§ Short task 1
Answer these questions using the passage on the NATO Consultation, Command and Control Organization:
(a) In what year was the NC3O formed?
(b) How often does the NC3B meet?
(c) By what name was the NCSA previously known?
§ Short task 2
Proceed with the passage on the NATO Consultation, Command and Control Organization, picking up after its final line.

§ Excerpted passage
--- Begin ---
= NC3O =

Military organization

The NATO Consultation, Command and Control Organization (NC3O) was formed in 1996. Its main objective is to provide a coherent, secure and interoperable C3 capability to North Atlantic Treaty Organization (NATO).

The NATO Consultation, Command and Control Board (NATO C3 Board or NC3B), formed in 1996, acts as a board of directors for the NC3O and as its main policy body.

The NC3B meets every 6 months to review progress within the NC3O's two agencies, the NATO Consultation, Command and Control Agency (NC3A) and the NATO Communication and Information Systems Services Agency NCSA, previously known as NACOSA. The NC3B is supported in its work by the staff within the NHQC3S and the sub-committees.

There are two main parts within the structure supporting NC3O which are on one side the Sub-Committees and, on the other side, the Agencies and support bodies.

The Subcommittees are divided depending on their roles going from the more policy oriented (i.e. SC/1) to the more technically oriented (i.e. SC/7).
Every Subcommittee is divided into Working Groups (WGs) or Ad Hoc Working Groups (AHWGs) and every Working Group is divided into Syndicates. When needed, a Subcommittee can create a Syndicate depending directly from itself.

== Structure ==
- NATO C3 Board
  - Agencies and support bodies
    - NC3REPS (National representatives within the NC3O)
    - NC3A
    - NATO CIS Services Agency (NCSA)
    - NATO C3 Staff
    - NATO PKI Management Authority
      - NATO PKI Advisory Cell
  - Subcommittees
    - SC/1 - C3 CC SC (C3 Capability Coherence Subcommittee)
--- End ---
§ Provided records
--- Begin ---
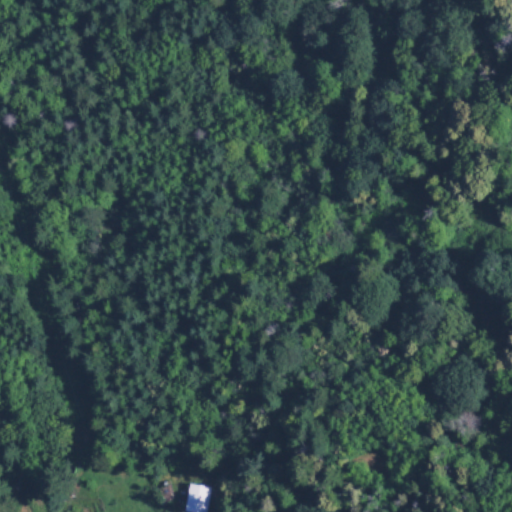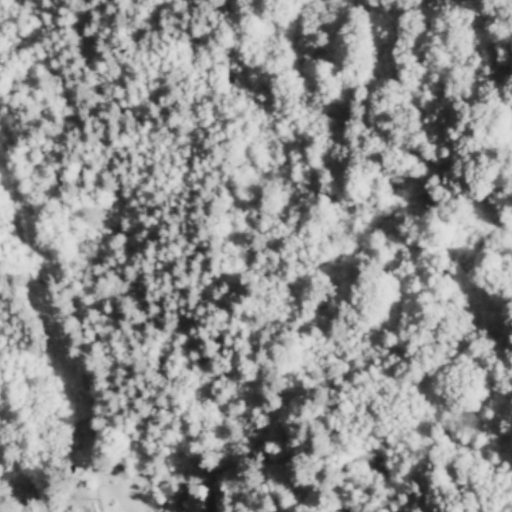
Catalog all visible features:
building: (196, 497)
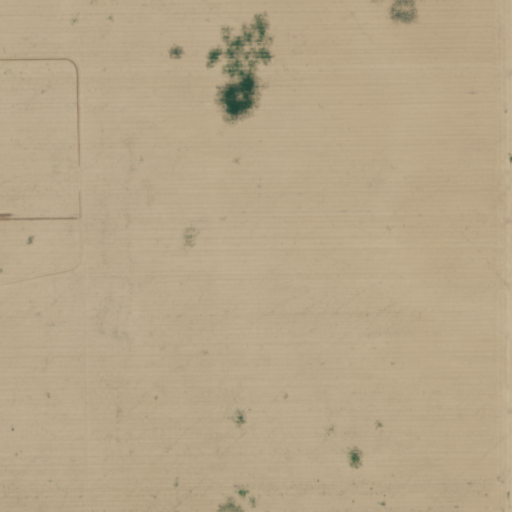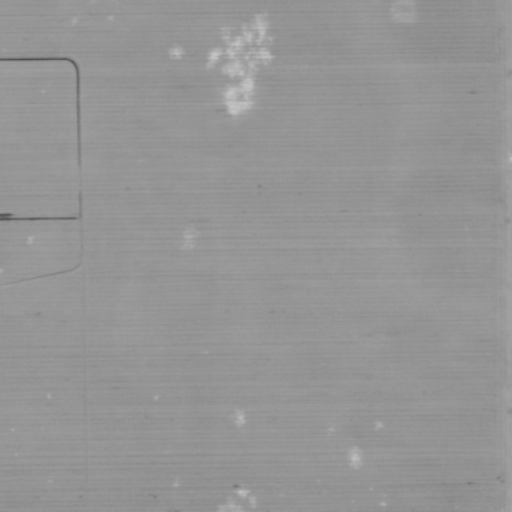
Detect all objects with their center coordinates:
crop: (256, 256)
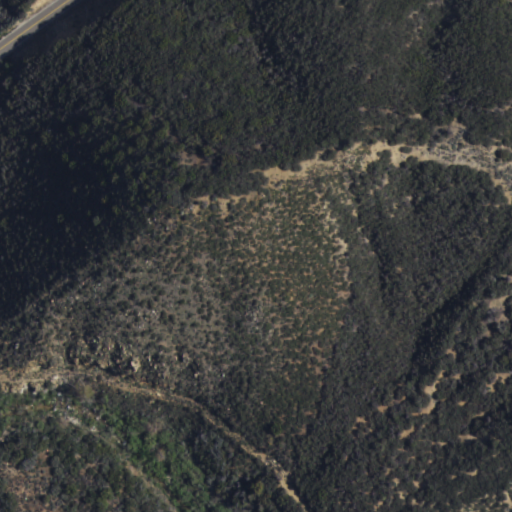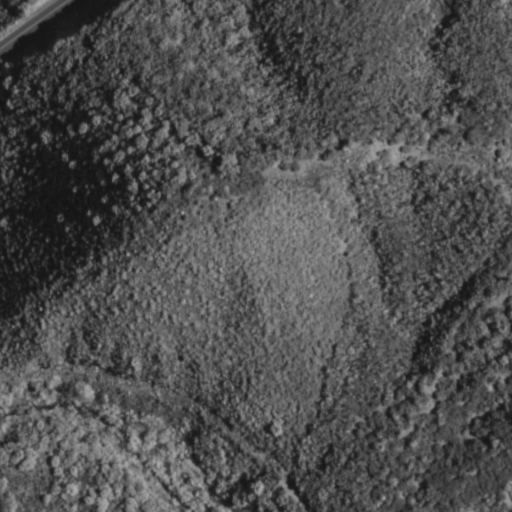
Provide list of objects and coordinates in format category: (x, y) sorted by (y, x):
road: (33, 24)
--- End ---
§ Exercise answer 1
(a) 1996
(b) Every 6 months
(c) NACOSA

§ Exercise answer 2
      - WG/1 C3 Policy
      - WG/2 C3 Capabilities
      - WG/3 C3 Interoperability
      - WG/4 NOSWG (NATO Open Systems Working Group)
      - AHWG/1 Maritime C3
    - SC/3 - FMSC (Frequency Management Subcommittee)
      - WG/1 Policy
      - WG/2 Military Frequency
      - WG/3 Technical
    - SC/4 - IA SC (Information Assurance Subcommittee)
      - AHWG/1 Cross-Domain Issues
      - AHWG/2 Technical IA Services
      - AHWG/3 Security Management Infrastructure
      - AHWG/4 Cryptographic Services
      - AHWG/5 Reserved
    - SC/5 - IS SC (Information Services Subcommittee)
      - WG/1 DataLink
      - WG/2 Message Text Formats
      - WG/3 DMSWG (Data Management Services Working Group)
      - WG/4 XMLSWG (XML Management Services Working Group)
      - WG/5 CESWG (Core Enterprise Services Working Group)
    - SC/6 - CNS SC (Communication and Network Services Subcommittee)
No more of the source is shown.